- Politik
- Fokus: Anti-Castor-Proteste
Eisen, Kunststoff und Versprechungen
Neutronenstrahlung des Atommülls ist Achillesferse der Transportbehälter
Die Entwickler der Transportbehälter für Atommüll müssen ein Faible für antike Mythologie gehabt haben: Die Brüder Castor und Pollux finden sich in der Ilias und der Odyssee des Homer. Der Vater von Pollux war Göttervater Zeus, der von Castor ein Mensch. Folge-richtig war Pollux unsterblich, Castor nicht. Tatsächlich gibt es neben dem Transportbehälter »Castor« (Cask for Storage and Transport Of Radioactive material) auch noch einen »Pollux«. Letzterer spielt bislang noch keine Rolle in der Debatte, soll er doch eine Alternative für die »ewige« Endlagerung sein, während sein »Bruder« nur 40 Jahre Zwischenlagerung standhalten soll.

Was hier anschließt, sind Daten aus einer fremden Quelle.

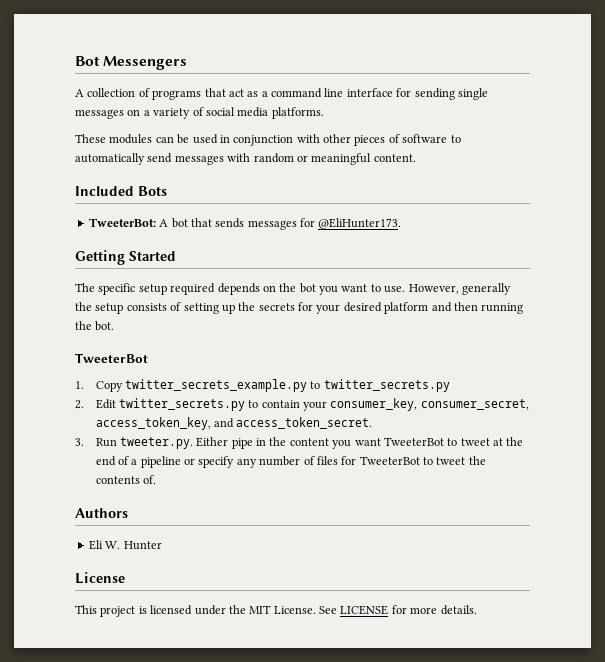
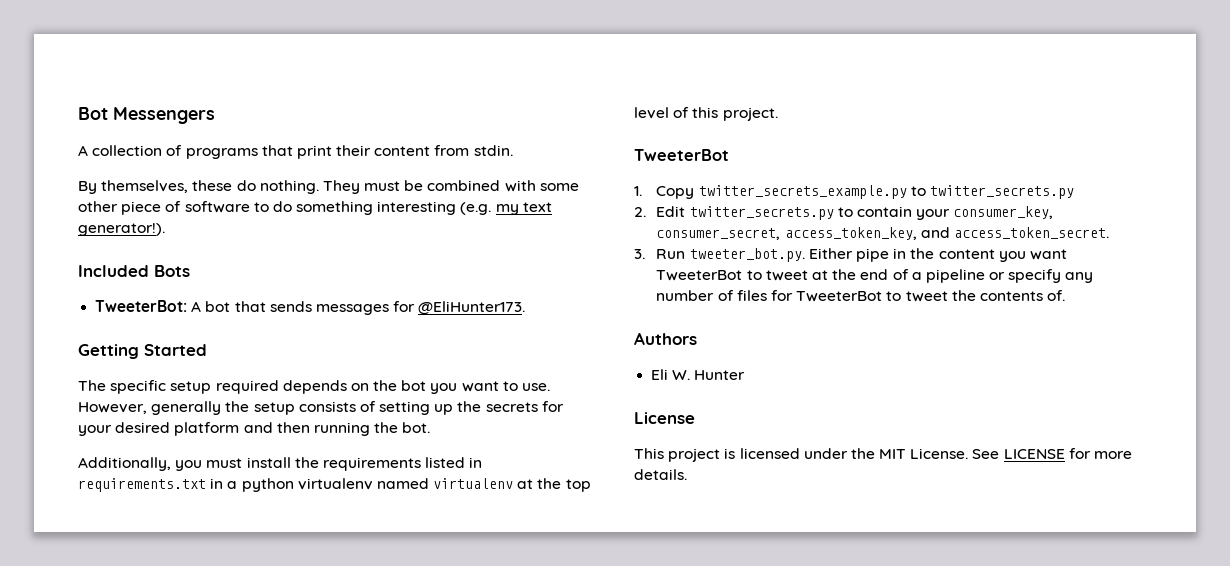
[228,88,488,100] [75,107,324,119] [75,134,461,146] [75,153,416,165] act as a command line interface for sending single messages on a variety of social media platforms. // These modules can be used in conjunction with other pieces of software to automatically send messages with random or meaningful content. -> [296,145,513,159] [78,180,579,194] [78,201,552,215] [78,223,165,236] print their content from stdin. // By themselves, these do nothing. They must be combined with some other piece of software to do something interesting (e.g. my text generator!).
(115, 326) none -> [78,457,483,471] [78,478,591,492] [634,107,778,121] // Additionally, you must install the requirements listed in requirements.txt in a python virtualenv named virtualenv at the top level of this project.
[119,437,193,449] tweeter.py. -> [689,248,805,262] tweeter_bot.py.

Die Behälter aus der Wiederaufbereitunganlage des französchen Unternehmens Cogema enthalten im Wesentlichen jene hochradioaktiven »Reste«, die nach Extraktion des Bombenmaterials Plutonium aus den abgebrannten Brennstäben deutscher Atomkraftwerke übrig bleiben. Das Material wurde bei der Cogema in Glaskokillen eingegossen, von denen je nach Radioaktivität 20 bis 28 in einen »Castor« des Typs HAW28M bzw. einen TN-85 passen.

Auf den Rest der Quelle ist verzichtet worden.